■ EXERCISE 1:
Answer these questions using the biography of Henrik Pontoppidan:
(a) In what town was Pontoppidan born?
(b) What was his father's occupation?
(c) Whose daughter was his mother?
■ EXERCISE 2: List every person named in the biography of Henrik Pontoppidan.
■ EXERCISE 3: Write out the part of the Henrik Pontoppidan biography that starts at the words "Pontoppidan, Henrik" and stops after "country's literary heritage.".

Pontoppidan, Henrik
Henrik Pontoppidan
Novelist Henrik Pontoppidan (1857–1943) is considered Denmark's foremost prose author. The Nobel Prize winner earned recognition for his exceptionally accurate portrayals of his native Denmark—contributing three epic novel cycles and a set of memoirs that helped shape the country's literary heritage.
Early Life
Henrik Pontoppidan was born July 24, 1857, in Fredericia—located on the Jutland Peninsula of Denmark. His father, Dines Pontoppidan, was a Lutheran clergyman, one in a long line of family ministers, and an advocate of fanatic spiritualist N.F.S. Grundtvig. Pontoppidan's mother, Marie Kirstina (Oxenböll), was the daughter of a Danish government official. Pontoppidan was closer to his mother than his father, and spent much time learning by her side. She instilled in him many of her own beliefs, as she was a voracious reader of history and economics, and had very firm ideas about the way the Danish's newly democratic government should be treating their poor. Apparently they had given the peasants the vote, but had given little concern or care in helping them deal with their poverty, something she considered to be very hypocritical. Many of the ideas espoused by his mother would later show up in Pontoppidan's own work.

■ DATA EXCERPT:
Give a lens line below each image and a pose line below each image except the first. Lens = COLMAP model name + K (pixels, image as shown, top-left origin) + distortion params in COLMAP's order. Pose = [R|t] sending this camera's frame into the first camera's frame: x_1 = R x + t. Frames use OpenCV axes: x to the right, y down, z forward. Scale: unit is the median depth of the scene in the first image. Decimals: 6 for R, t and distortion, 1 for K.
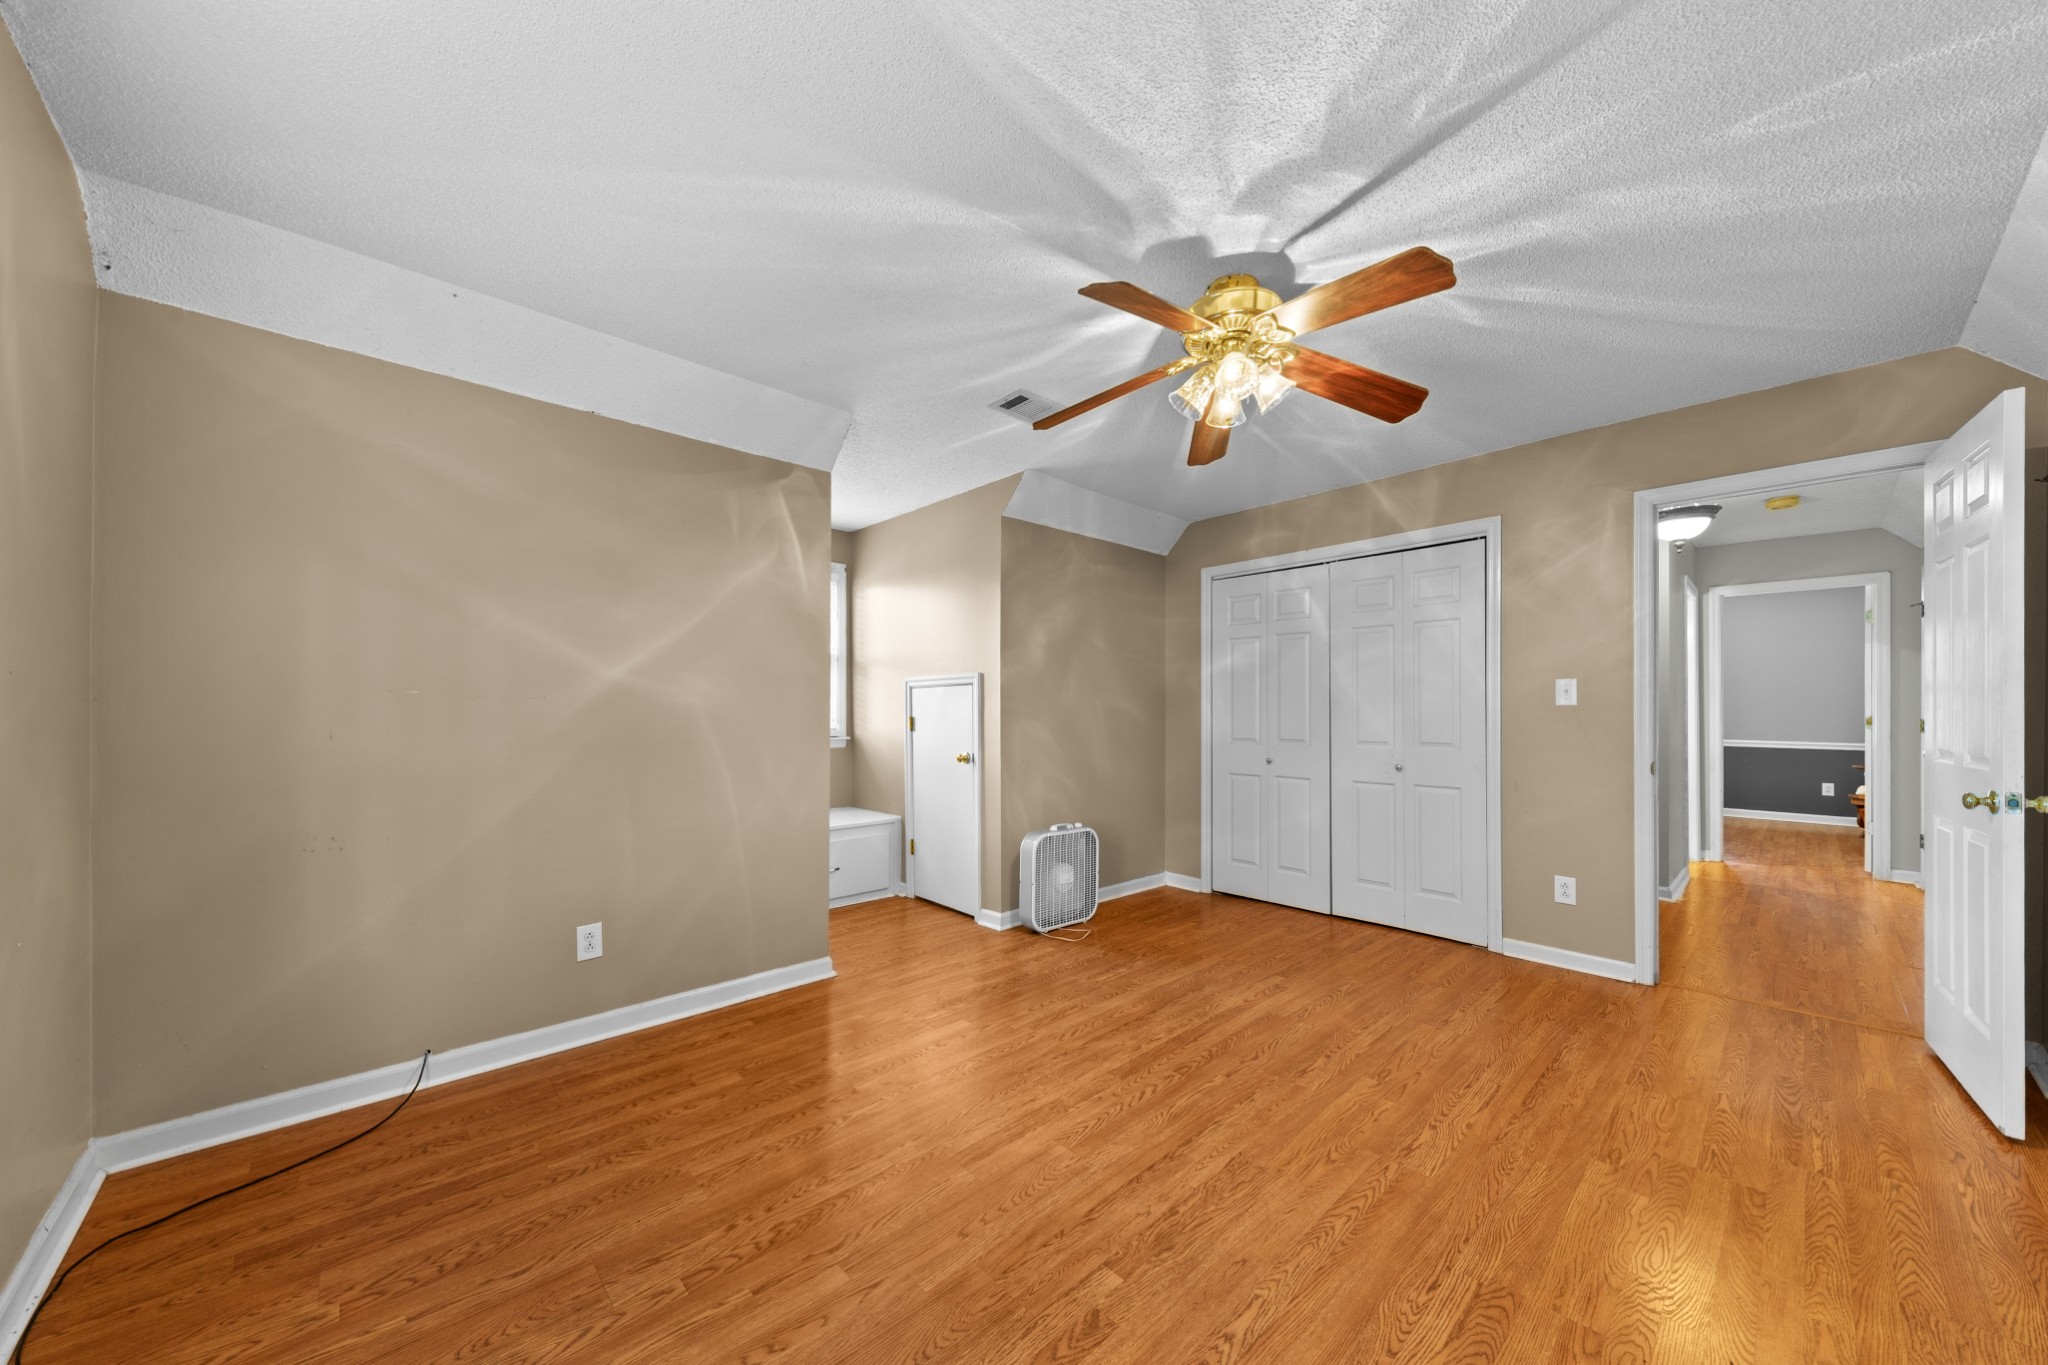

■ RESULT 1:
(a) Fredericia, on the Jutland Peninsula of Denmark
(b) Lutheran clergyman
(c) A Danish government official's

■ RESULT 2:
Henrik Pontoppidan
Dines Pontoppidan
N.F.S. Grundtvig
Marie Kirstina (Oxenböll)

■ RESULT 3:
Pontoppidan, Henrik
Henrik Pontoppidan
Novelist Henrik Pontoppidan (1857–1943) is considered Denmark's foremost prose author. The Nobel Prize winner earned recognition for his exceptionally accurate portrayals of his native Denmark—contributing three epic novel cycles and a set of memoirs that helped shape the country's literary heritage.